The agreement marks a shift for Adnoc to longer-term deals as the shale gas revolution creates a glut in global gas markets, with the US setting new record highs for LPG exports in January. The bulk of the US loads are heading to Asian markets including South Korea, Japan and China.

Abdulla Salem Al Dhaheri, Adnoc’s sales and marketing director, said in a statement that the deal with Vitol “is a prime example of the innovative and different thinking we are bringing to our business deals”.

“It will create reliable, long-term value and maximise our gas resources to ensure the company is resilient to future fluctuations in the global energy markets,” he said.

The deal was sealed on the sidelines of International Petroleum Week in London by Mr Al Dhaheri and Russell Hardy, a member of Vitol’s executive committee. It is backdated to January 1 this year and will expire on December 31, 2026.

Mr Hardy said that the long-term supply agreement with Adnoc “will support our growing downstream LPG business”.

LPG – propane or butane – is used for heating, cooking and in vehicles.

The collapse in oil prices from mid-2014 hit the worldwide hydrocarbon industry hard and gave renewed impetus for reform, especially at the Arabian Gulf’s state oil companies.
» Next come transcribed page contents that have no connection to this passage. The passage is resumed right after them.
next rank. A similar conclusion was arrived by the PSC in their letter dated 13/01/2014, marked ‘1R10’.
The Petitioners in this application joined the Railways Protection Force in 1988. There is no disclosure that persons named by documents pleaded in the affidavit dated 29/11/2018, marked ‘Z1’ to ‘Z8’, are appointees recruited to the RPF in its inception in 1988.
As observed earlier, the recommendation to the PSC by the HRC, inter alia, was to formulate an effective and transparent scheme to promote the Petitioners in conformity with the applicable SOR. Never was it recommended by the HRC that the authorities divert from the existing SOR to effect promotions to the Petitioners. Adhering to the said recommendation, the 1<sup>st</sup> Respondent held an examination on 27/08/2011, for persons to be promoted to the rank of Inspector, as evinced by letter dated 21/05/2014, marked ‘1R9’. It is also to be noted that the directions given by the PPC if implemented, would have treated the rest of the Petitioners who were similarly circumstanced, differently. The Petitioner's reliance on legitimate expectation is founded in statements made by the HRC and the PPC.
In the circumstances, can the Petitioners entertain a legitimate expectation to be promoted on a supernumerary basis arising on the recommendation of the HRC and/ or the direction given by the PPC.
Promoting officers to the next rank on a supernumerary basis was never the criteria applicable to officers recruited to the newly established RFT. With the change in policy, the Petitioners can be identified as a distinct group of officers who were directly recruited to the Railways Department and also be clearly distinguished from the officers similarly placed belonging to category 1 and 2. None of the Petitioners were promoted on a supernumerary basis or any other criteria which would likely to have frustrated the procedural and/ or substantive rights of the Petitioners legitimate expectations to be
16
While in the past Adnoc would make shorter-term agreements to sell LPG, ranging from three to five years, it is now keener to strike longer-dated deals to get as much market share as possible.
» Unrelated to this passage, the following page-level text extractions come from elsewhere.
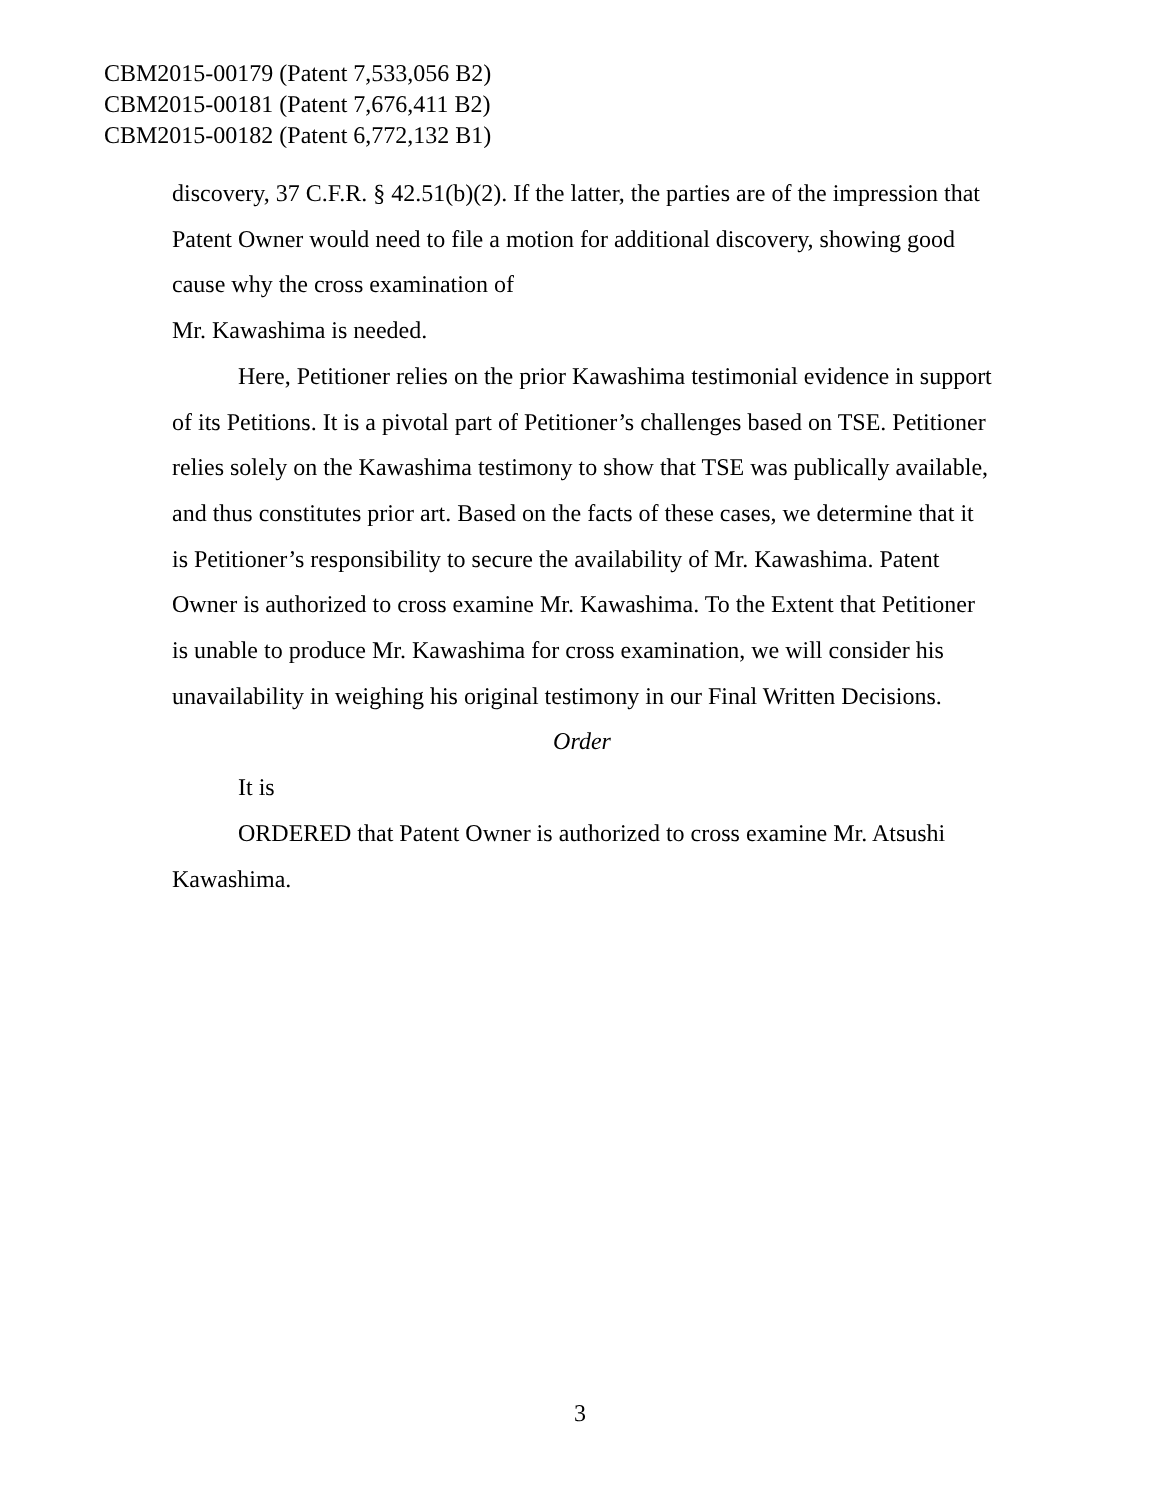CBM2015-00179 (Patent 7,533,056 B2)
CBM2015-00181 (Patent 7,676,411 B2)
CBM2015-00182 (Patent 6,772,132 B1)
discovery, 37 C.F.R. § 42.51(b)(2). If the latter, the parties are of the impression that Patent Owner would need to file a motion for additional discovery, showing good cause why the cross examination of
Mr. Kawashima is needed.
Here, Petitioner relies on the prior Kawashima testimonial evidence in support of its Petitions. It is a pivotal part of Petitioner’s challenges based on TSE. Petitioner relies solely on the Kawashima testimony to show that TSE was publically available, and thus constitutes prior art. Based on the facts of these cases, we determine that it is Petitioner’s responsibility to secure the availability of Mr. Kawashima. Patent Owner is authorized to cross examine Mr. Kawashima. To the Extent that Petitioner is unable to produce Mr. Kawashima for cross examination, we will consider his unavailability in weighing his original testimony in our Final Written Decisions.
Order
It is
ORDERED that Patent Owner is authorized to cross examine Mr. Atsushi Kawashima.
3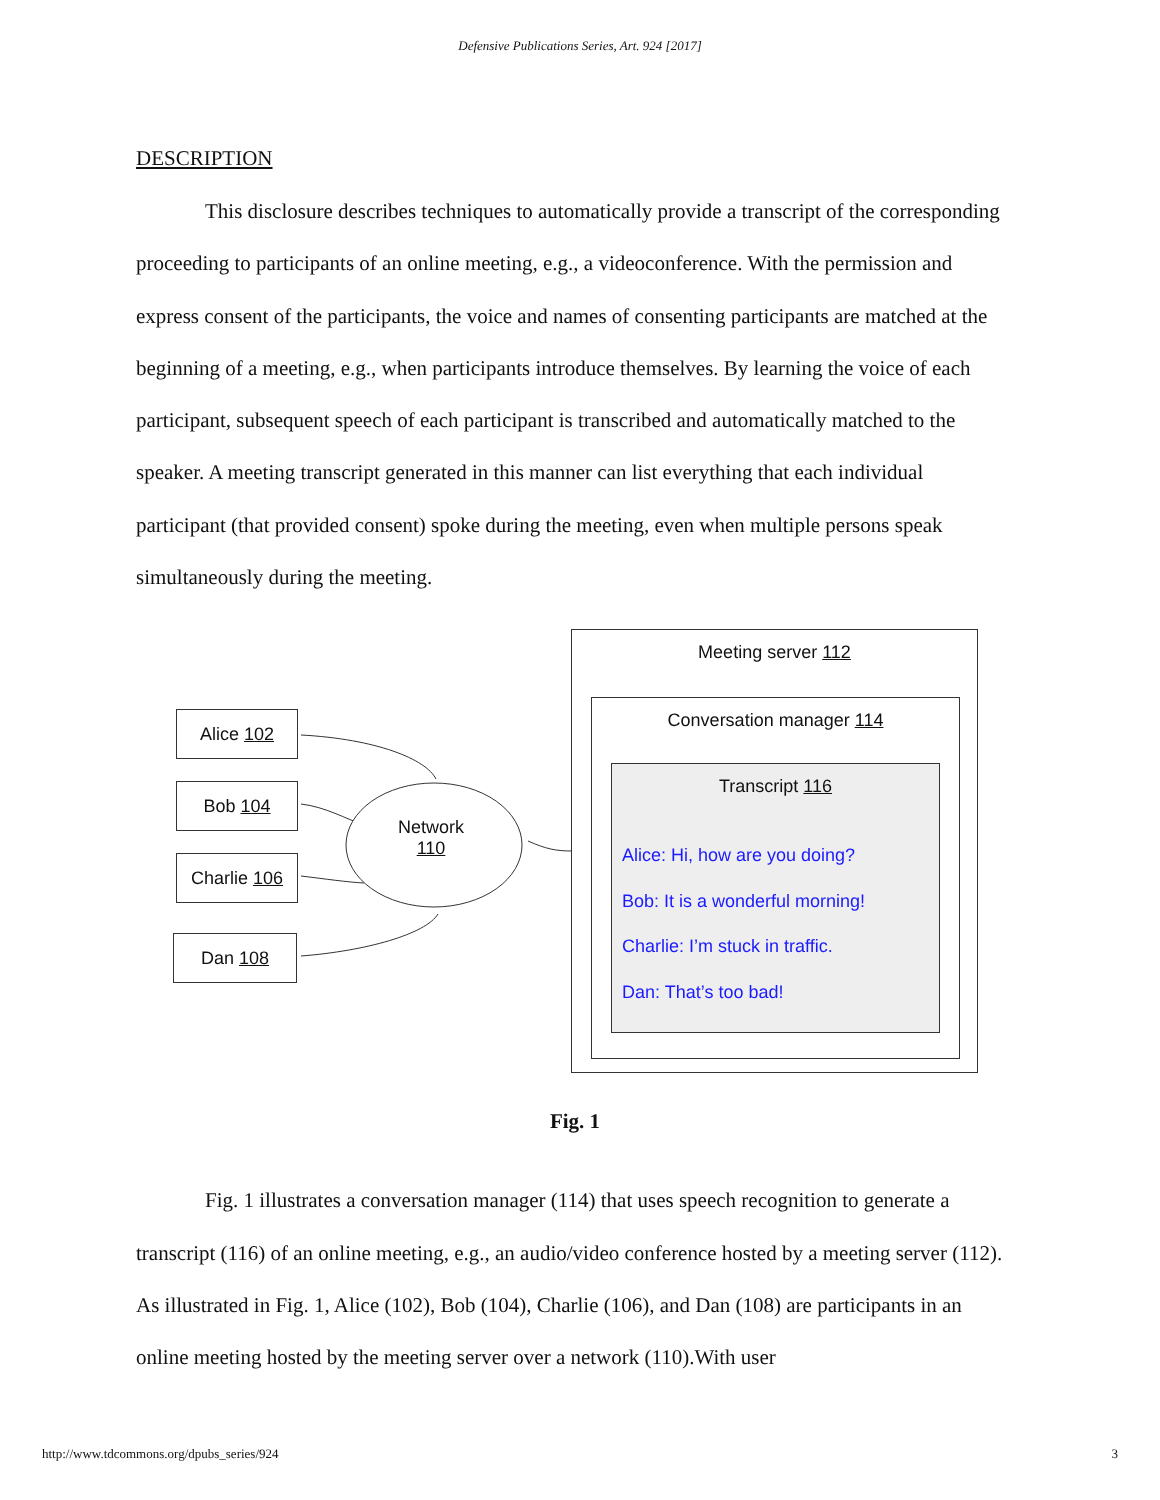Defensive Publications Series, Art. 924 [2017]
DESCRIPTION
This disclosure describes techniques to automatically provide a transcript of the corresponding proceeding to participants of an online meeting, e.g., a videoconference. With the permission and express consent of the participants, the voice and names of consenting participants are matched at the beginning of a meeting, e.g., when participants introduce themselves. By learning the voice of each participant, subsequent speech of each participant is transcribed and automatically matched to the speaker. A meeting transcript generated in this manner can list everything that each individual participant (that provided consent) spoke during the meeting, even when multiple persons speak simultaneously during the meeting.
Alice 102
Bob 104
Charlie 106
Dan 108
Network
110
Meeting server 112
Conversation manager 114
Transcript 116
Alice: Hi, how are you doing?
Bob: It is a wonderful morning!
Charlie: I’m stuck in traffic.
Dan: That’s too bad!
Fig. 1
Fig. 1 illustrates a conversation manager (114) that uses speech recognition to generate a transcript (116) of an online meeting, e.g., an audio/video conference hosted by a meeting server (112). As illustrated in Fig. 1, Alice (102), Bob (104), Charlie (106), and Dan (108) are participants in an online meeting hosted by the meeting server over a network (110).With user
http://www.tdcommons.org/dpubs_series/924 3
That strategy mirrors what Gulf producers have been mostly doing in crude markets since the oil crash began. But economic pain from countries such as Saudi Arabia, the world’s largest exporter, led to an agreement among the biggest oil producers in November to reduce output in a bid to boost prices. Saudi Arabia was key to last year’s talks, which resulted in the deal to cut 1.8 million barrels per day (bpd) from 11 Opec members – excluding troubled Nigeria and Libya – and another nearly 600,000 bpd from 11 non-Opec countries, led by Russia, the world’s largest producer, which has pledged to cut 300,000 bpd.
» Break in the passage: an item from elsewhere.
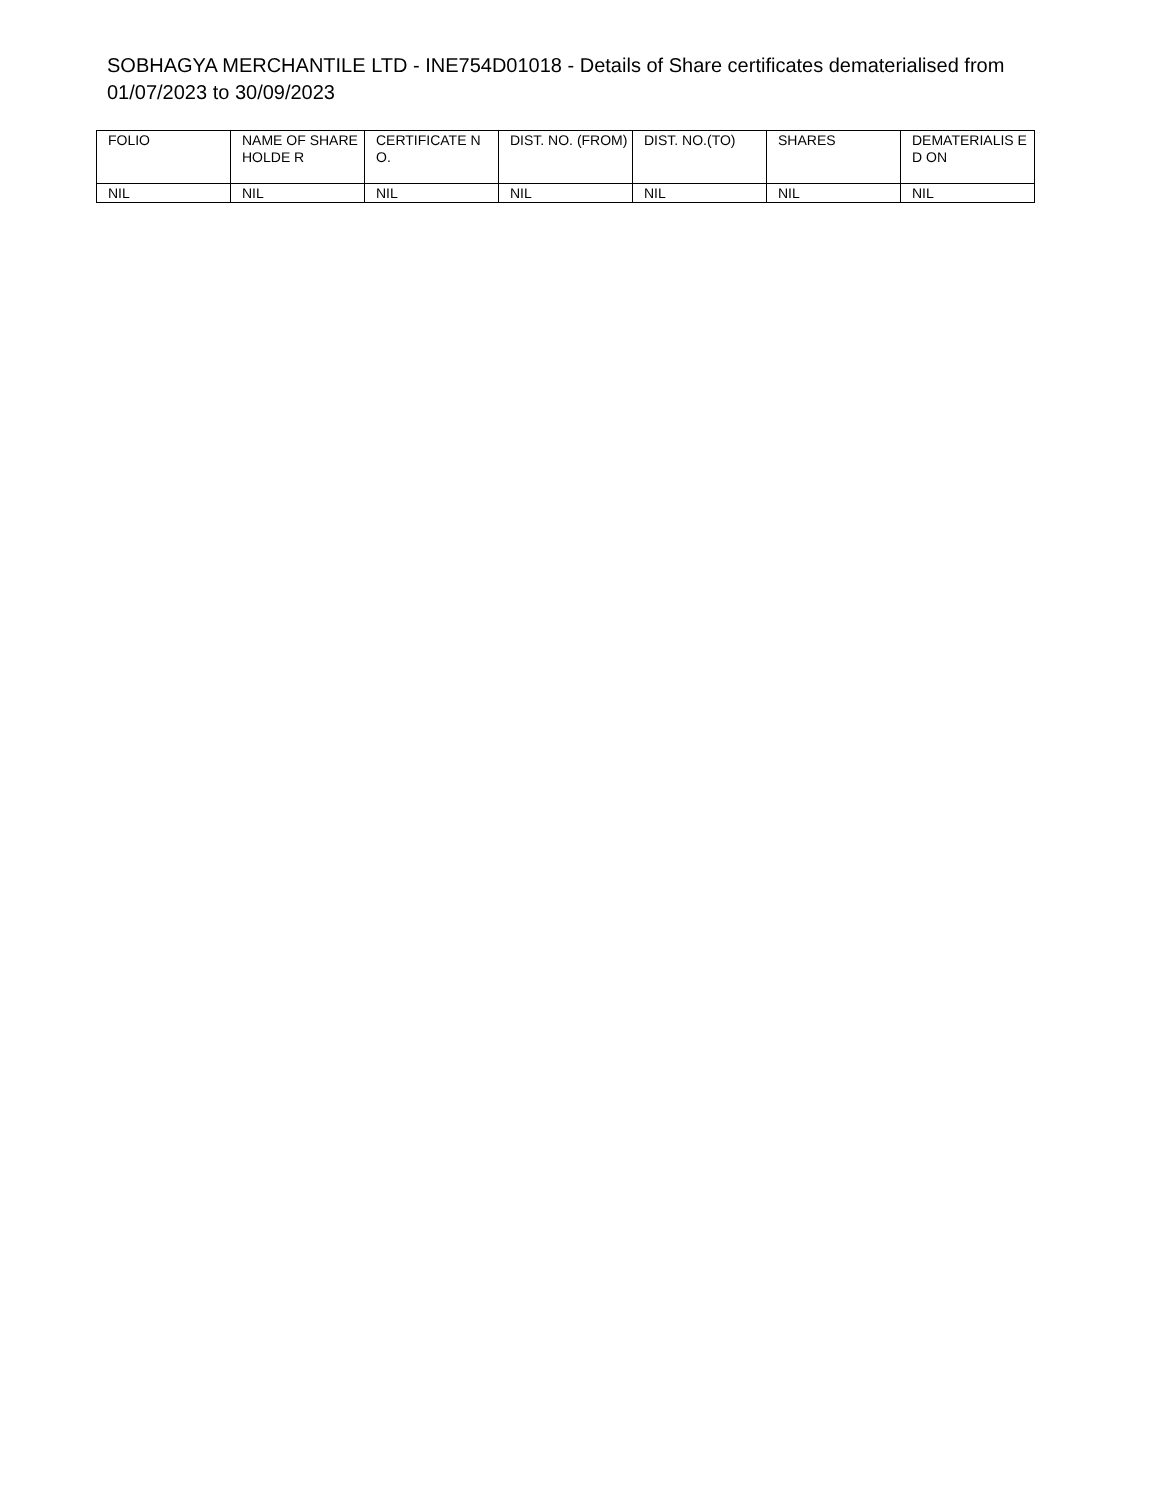SOBHAGYA MERCHANTILE LTD - INE754D01018 - Details of Share certificates dematerialised from 01/07/2023 to 30/09/2023
| FOLIO | NAME OF SHAREHOLDE R | CERTIFICATE NO. | DIST. NO. (FROM) | DIST. NO.(TO) | SHARES | DEMATERIALIS ED ON |
| --- | --- | --- | --- | --- | --- | --- |
| NIL | NIL | NIL | NIL | NIL | NIL | NIL |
Saudi Arabia told Opec this month that it cut production to 9.7 million bpd in January, well in excess of its pledged cuts under an Opec agreement hammered out in November and a signal to the oil market of its commitment to the deal.

The higher oil price has helped US shale producers to increase their own output.

While oil prices have been rising, gas prices have been falling. Gas futures for March delivery fell on Tuesday by 27 cents, or 9.5 per cent, to US$2.564 per 1,000 cubic feet on the New York Mercantile Exchange, the lowest settlement since August 11, according to Bloomberg News. The one-day decline was the biggest since January 3.

The gas futures tumbled as forecasts for an early-March cold spell evaporated, signalling that the peak of winter demand for the heating fuel has passed. Gas has been the worst performer among major commodities so far in 2017 as earlier outlooks for an extended freeze failed to pan out, leaving stockpiles above normal for the time of year.

As for oil, a barrel of Brent crude was trading at $55.97 on Wednesday afternoon. While that is about half of its price at the 2014 peak level, it represents a gain of 20.5 per cent since the output cut was agreed in November. After rebounding by 52.4 per cent last year, Brent has been steady so far this year and is less than $1 below its price on January 1.